«Kalashnikov, passamontagna e tè»
3 aprile, catturati e interrogati
«Era il nostro primo giorno in Siria, volevamo tornare a dormire in Turchia. Nel primo pomeriggio, mentre stavamo iniziando a lavorare in un paesino, senza accorgercene abbiamo ripreso una base di Jabhat Al Nusra. Sembrava una palazzina come le altre, e gli uomini non erano vestiti come dei ninja. Sono arrivati in cinque o sei in un pickup e altri in un furgoncino, ci hanno preso i passaporti. Poi è arrivato il capo. Ha detto che eravamo delle spie. Ci ha portati dentro, ci ha divisi e ha parlato con ognuno di noi in una stanza. Lui era sempre incappucciato. Non era muscoloso ma si vedeva ch’era in forma. Parlava in inglese, un buon inglese. Gli ho detto: “Guarda che stai facendo un grosso errore. Cerca i nostri nomi su Internet, vedrai che ti sbagli”. È rimasto zitto, poi è uscito».
4-5 aprile, senza finestra
«Ci hanno bendati e col pickup ci hanno portati in una palazzina in costruzione. Noi tre uomini eravamo in una stanza con tappeti, cuscini, coperte, senza porta e con un foglio di compensato al posto della finestra. Ma la luce filtrava di giorno, e di sera arrivava da una candela accesa in corridoio. Susan era in una stanza vicina, sentivamo la voce, in inglese, non parla l’arabo. Le guardie si davano il turno, col kalashnikov al collo. Portavano tonno, hummus, cetrioli, pomodori da mangiare, l’acqua quando la chiedevamo e il tè quando lo facevano per sé. Chiaramente l’ordine era: trattateli bene. C’era un bagno nel corridoio, chiamavamo la guardia: “Shebab”. Aspettava fuori. Dopo due giorni è venuto il capo, era molto più pacato. Ha detto: «I’m sorry, abbiamo visto che siete giornalisti».

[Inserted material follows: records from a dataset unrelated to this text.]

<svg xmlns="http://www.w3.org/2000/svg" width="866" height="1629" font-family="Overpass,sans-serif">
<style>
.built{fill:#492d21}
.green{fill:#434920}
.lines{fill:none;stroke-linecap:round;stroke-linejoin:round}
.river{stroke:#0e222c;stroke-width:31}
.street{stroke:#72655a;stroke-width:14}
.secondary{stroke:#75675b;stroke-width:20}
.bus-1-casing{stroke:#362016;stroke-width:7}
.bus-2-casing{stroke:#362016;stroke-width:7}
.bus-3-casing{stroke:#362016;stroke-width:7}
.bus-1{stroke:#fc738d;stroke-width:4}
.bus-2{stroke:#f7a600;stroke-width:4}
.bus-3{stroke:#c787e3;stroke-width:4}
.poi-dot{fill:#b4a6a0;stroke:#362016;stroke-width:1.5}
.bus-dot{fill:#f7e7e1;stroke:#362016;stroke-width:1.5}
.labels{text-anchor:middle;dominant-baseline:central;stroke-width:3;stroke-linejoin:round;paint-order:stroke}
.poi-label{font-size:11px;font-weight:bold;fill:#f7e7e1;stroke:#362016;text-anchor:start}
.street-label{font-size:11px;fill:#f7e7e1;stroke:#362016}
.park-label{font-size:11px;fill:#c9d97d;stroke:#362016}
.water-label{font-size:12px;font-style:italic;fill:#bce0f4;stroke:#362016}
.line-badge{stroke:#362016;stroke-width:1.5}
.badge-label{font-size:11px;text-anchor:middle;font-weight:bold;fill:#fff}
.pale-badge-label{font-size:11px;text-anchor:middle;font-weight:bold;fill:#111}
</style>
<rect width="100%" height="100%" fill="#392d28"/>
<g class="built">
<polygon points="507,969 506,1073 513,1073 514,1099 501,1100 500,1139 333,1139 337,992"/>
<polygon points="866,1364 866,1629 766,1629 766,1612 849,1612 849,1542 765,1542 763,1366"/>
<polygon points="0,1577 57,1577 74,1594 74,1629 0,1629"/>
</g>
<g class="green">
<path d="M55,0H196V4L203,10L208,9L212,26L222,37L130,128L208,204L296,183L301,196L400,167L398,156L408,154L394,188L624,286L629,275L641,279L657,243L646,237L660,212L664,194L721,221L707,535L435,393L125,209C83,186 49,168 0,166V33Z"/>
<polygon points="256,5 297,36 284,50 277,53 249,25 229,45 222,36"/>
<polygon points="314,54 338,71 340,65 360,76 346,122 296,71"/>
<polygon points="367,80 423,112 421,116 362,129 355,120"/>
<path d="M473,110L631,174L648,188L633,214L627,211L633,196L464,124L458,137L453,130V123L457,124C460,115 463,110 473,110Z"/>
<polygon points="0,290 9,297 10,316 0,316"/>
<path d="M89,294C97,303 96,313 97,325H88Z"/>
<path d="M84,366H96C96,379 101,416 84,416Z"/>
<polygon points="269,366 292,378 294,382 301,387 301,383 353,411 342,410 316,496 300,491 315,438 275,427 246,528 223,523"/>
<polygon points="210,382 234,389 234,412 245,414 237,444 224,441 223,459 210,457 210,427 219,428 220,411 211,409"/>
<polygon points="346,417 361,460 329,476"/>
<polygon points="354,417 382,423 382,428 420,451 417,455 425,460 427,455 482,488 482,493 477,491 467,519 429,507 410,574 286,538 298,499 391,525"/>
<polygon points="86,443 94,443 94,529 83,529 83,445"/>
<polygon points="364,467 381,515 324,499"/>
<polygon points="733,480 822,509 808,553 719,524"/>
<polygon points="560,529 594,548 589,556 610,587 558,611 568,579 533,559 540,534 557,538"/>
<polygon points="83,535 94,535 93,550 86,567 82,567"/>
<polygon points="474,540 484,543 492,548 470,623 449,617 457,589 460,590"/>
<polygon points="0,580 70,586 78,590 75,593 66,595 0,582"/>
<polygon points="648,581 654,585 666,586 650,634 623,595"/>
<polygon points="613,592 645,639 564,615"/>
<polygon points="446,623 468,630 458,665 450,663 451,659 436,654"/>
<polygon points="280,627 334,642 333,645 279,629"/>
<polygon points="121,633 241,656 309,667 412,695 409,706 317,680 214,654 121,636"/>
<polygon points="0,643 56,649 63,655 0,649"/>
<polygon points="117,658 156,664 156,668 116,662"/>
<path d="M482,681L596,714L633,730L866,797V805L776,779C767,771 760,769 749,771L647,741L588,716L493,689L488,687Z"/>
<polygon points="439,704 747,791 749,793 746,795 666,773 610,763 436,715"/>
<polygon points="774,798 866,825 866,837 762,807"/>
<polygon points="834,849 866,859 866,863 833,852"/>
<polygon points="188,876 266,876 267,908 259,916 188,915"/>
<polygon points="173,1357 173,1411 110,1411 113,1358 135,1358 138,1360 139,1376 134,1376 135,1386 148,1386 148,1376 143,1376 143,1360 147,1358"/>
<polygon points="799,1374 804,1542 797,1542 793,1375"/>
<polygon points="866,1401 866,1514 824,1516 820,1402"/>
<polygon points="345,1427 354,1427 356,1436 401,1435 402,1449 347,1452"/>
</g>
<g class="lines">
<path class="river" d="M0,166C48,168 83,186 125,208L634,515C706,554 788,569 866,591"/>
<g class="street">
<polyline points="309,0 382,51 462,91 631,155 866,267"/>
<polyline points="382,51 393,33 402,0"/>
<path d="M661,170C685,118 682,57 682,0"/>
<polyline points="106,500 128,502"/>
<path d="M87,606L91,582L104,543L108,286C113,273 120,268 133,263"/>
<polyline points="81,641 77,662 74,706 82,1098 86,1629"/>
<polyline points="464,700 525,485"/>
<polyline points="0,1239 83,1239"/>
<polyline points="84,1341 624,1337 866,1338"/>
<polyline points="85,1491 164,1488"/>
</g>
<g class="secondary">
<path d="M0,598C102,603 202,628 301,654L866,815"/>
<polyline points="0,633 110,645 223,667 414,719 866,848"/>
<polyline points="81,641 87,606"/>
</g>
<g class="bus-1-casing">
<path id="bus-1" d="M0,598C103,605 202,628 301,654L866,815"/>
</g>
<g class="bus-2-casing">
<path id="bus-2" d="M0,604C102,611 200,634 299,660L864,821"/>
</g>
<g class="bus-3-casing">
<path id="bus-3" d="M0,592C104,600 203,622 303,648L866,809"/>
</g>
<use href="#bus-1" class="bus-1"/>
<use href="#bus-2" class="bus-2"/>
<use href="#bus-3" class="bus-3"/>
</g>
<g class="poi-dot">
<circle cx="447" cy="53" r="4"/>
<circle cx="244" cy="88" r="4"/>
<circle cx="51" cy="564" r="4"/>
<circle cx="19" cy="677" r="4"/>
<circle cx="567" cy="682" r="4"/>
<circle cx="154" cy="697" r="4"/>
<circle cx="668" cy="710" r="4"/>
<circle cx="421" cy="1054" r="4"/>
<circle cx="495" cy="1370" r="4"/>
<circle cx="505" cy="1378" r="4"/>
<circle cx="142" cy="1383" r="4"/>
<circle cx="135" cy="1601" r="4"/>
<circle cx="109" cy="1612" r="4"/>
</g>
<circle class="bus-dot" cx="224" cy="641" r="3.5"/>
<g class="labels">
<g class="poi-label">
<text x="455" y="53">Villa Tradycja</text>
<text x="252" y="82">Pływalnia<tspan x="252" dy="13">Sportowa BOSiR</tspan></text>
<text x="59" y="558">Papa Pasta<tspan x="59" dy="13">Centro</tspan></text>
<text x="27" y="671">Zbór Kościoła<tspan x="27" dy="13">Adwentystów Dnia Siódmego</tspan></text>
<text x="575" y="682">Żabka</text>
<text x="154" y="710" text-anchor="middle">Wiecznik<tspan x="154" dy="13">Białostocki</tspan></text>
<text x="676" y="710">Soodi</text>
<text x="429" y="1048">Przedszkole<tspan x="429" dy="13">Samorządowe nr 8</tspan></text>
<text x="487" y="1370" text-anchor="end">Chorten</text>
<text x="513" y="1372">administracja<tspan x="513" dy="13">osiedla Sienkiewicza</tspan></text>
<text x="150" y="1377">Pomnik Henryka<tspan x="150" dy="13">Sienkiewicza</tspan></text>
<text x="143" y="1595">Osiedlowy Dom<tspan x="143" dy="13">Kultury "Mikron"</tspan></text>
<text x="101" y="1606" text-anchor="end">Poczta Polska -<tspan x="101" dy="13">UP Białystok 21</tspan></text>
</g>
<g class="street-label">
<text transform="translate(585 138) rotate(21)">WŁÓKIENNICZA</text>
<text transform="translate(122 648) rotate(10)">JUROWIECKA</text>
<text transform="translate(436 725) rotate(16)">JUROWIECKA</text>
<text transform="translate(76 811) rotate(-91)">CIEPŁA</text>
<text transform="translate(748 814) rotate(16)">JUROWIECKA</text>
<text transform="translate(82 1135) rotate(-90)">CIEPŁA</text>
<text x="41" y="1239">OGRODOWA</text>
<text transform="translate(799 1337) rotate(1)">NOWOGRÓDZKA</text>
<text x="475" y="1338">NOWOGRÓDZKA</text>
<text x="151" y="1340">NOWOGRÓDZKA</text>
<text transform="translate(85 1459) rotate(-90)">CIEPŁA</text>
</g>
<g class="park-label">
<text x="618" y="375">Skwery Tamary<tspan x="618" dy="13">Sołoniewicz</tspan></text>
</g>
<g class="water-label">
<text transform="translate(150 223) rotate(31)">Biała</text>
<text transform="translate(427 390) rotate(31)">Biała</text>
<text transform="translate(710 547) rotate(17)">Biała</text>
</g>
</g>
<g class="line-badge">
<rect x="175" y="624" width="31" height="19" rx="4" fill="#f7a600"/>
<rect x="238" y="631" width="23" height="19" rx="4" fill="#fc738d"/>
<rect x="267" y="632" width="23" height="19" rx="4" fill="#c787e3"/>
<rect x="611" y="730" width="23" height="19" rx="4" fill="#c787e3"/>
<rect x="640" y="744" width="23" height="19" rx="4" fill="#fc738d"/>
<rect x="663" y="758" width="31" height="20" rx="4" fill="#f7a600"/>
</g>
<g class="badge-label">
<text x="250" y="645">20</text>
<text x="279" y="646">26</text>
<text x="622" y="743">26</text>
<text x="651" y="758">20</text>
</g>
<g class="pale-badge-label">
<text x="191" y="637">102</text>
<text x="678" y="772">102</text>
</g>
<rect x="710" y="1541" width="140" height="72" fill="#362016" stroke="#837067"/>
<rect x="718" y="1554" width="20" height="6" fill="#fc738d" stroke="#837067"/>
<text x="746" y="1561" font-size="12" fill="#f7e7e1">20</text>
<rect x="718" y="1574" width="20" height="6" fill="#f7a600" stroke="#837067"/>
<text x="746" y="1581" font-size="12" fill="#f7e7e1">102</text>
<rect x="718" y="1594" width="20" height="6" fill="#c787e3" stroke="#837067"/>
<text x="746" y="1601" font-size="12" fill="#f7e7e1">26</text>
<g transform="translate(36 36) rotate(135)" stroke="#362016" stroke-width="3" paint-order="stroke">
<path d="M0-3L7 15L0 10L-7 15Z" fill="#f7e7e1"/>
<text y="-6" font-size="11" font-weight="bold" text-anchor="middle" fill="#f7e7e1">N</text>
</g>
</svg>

7-8 aprile, discorsi di religione
«Hanno portato noi tre in una base, Susan invece in una casa. Dalla nostra stanza passavano molti combattenti, anche a volto scoperto. Volevano parlare di religione, del cristianesimo, del Corano. Mi sono rimasti impressi, così giovani, ma comunque votati alla causa della liberazione della Siria, credenti e combattenti. Tutti islamici».
13 aprile, la liberazione
Il capo è arrivato e ha detto: «Ok vi mando via». Ci ha tenuto a dire che non avevano chiesto alcun riscatto: “Non siamo dei banditi”. Le telecamere, le macchine fotografiche, il satellitare li hanno tenuti».